Bitcoin (BTC) experienced a tough third quarter, registering a decline of 11.1%. This places it slightly ahead of long-term treasuries, which saw a dip of -11.9% within the same timeframe.
This underwhelming performance has left both cryptocurrency experts and investors scratching their heads, especially considering the positive shifts within the crypto domain during this phase.
In a recent research paper, Greg Cipolaro, the Chief of Research at the Bitcoin-centric financial institution NYDIG, pointed out the subdued trajectory of Bitcoin even in the presence of multiple potential growth drivers.
Key events that could have propelled Bitcoin’s value include favorable legal outcomes like Grayscale’s victory against the SEC, potential peaks in interest rates, debates surrounding government budgets, discussions on U.S. national debt, and the continued push for green-lighting a direct Bitcoin ETF.
Even with these events, Bitcoin didn’t break out of its prevailing range, which, according to Cipolaro, has a ceiling close to $31,000.
It’s important to highlight that Bitcoin wasn’t the sole asset to see a dip in Q3. Major asset categories like gold, the U.S. stock market, and property also recorded notable declines.
Cipolaro suggested that the underlying reasons for this downturn could be attributed to the continuous high inflation rates, increasing interest rates, worries of an impending recession, and the influence of seasonality. However, he also emphasized that historically, Bitcoin often performs well in the fourth quarter.
Remarkably, only a handful of assets, including commodities and liquid cash, reported positive returns during this period.
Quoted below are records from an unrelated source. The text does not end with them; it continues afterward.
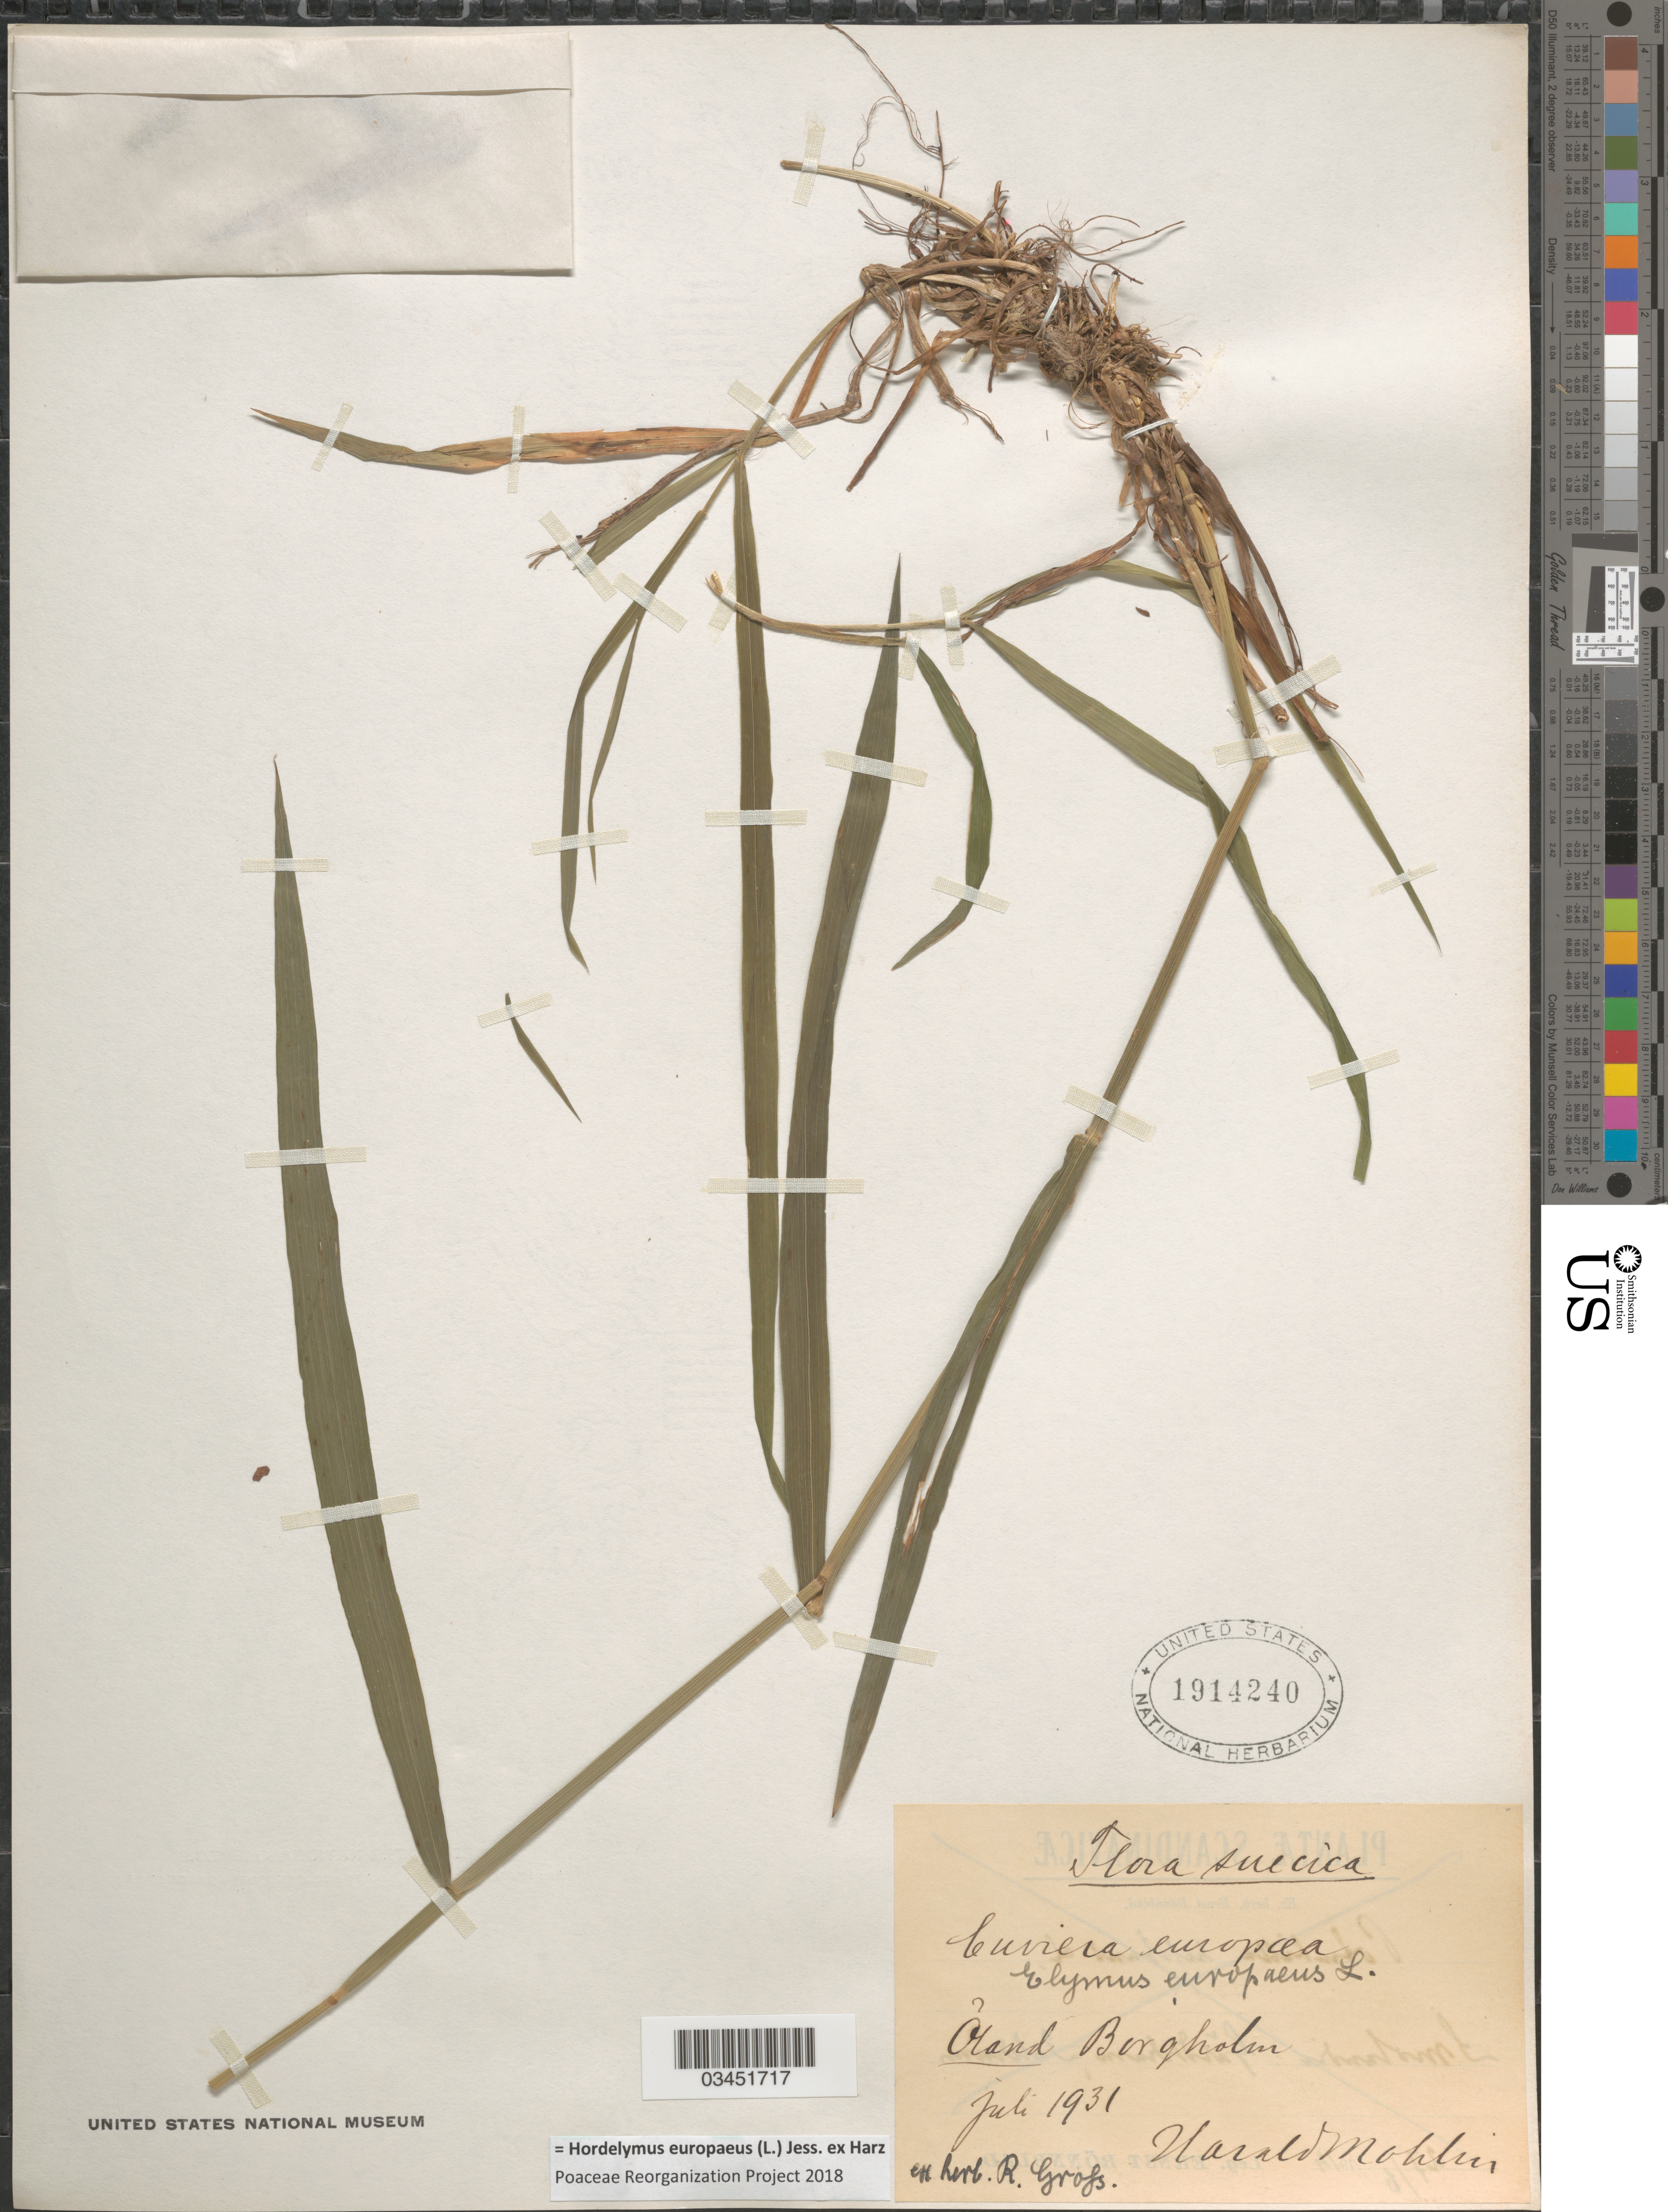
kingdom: Plantae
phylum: Tracheophyta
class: Liliopsida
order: Poales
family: Poaceae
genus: Hordelymus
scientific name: Hordelymus europaeus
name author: (L.) Jess. ex Harz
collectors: H. Mohlin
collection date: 1931-07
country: Sweden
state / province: Kalmar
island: Oland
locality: Suecica. Õland. Bergholm.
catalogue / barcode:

Middle East tensions could benefit Bitcoin
In the meantime, economist Peter St. Onge, affiliated with the conservative-leaning Heritage Foundation, shared with the crypto media platform Decrypt that the lag in Bitcoin’s performance might be a temporary halt in its price surge, stemming from the belief of managed inflation.
Yet, St. Onge pointed out that this pattern might shift in light of recent incidents in Israel. Such events frequently influence the global financial scene, leading to a bolstering of tangible assets and a dip in riskier ones.
Regardless of its hurdles in the third quarter, Bitcoin has showcased commendable growth in 2023, recording a 65% surge year-to-date, surpassing the momentum of many other investment vehicles.